Kita tidak boleh menyerahkan tanggung jawab ini kepada Allah. Cara bagaimana
Allah akan menanggapi kita pada akhirnya bergantung pada kita sendiri (Maz 18 :
24-27). Orang yang bengkok hatinya akan mendapati sangat sulit berurusan dengan
Allah. Apa maksudnya bengkok hati?. “Orang yang meresponi Allah secara
berbelat-belit”. Jika kita bermain-main dengan Allah, saudara akan mendapati
bahwa Ia juga akan bermain-main dengan saudara
dan saya pastikan bahwa saudaralah yang akan kalah dalam permainan semacam ini.

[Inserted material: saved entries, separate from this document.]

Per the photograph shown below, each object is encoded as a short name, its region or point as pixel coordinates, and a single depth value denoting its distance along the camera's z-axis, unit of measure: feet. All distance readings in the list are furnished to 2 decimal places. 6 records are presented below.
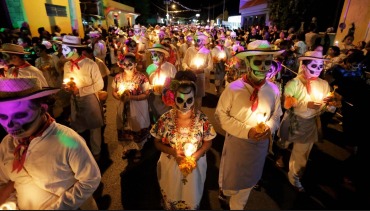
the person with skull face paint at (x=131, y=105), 15.08
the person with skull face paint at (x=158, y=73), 17.49
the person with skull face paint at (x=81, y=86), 14.94
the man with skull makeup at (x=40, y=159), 6.13
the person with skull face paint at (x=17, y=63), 14.84
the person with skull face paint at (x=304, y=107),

Allah akan menanggapi kita berdasarkan kelakuan kita. Jadi, jika saudara
mendapati masalah-masalah dalam hidup rohani saudara, maka lihatlah bagaimana
cara saudara meresponi kebenaran selama ini. Dalam nats kita ini, Allah
sebenarnya tidak ingin mengutuk Israel namun jika mereka hidup dalam dosa dan
kejahatan, respon Allah adalah melalui penghakiman. Pilihan adalah suatu
ketetapan hati, bukan permainan. Dalam nats yang kita baca di Ulangan, Israel
dihadapkan secara langsung dengan pilihan di antara kehidupan dan kematian,
berkat dan kutuk. Firman Allah bukan omomg kosong. Allah mengatakan ini adalah
persoalan memilih kehidupan atau kematian dan kita harus menanggapinya. Ini
bukan ungkapan dari akal budi atau pilihan di tahap mental. Kita bisa saja memilih
namun gagal karena tanpa kuasa. Masalah ini bukan persoalan bisa memilih namun
ketetapan hati atau kebulatan hati untuk menghidupi-Nya dengan kekuatan Allah.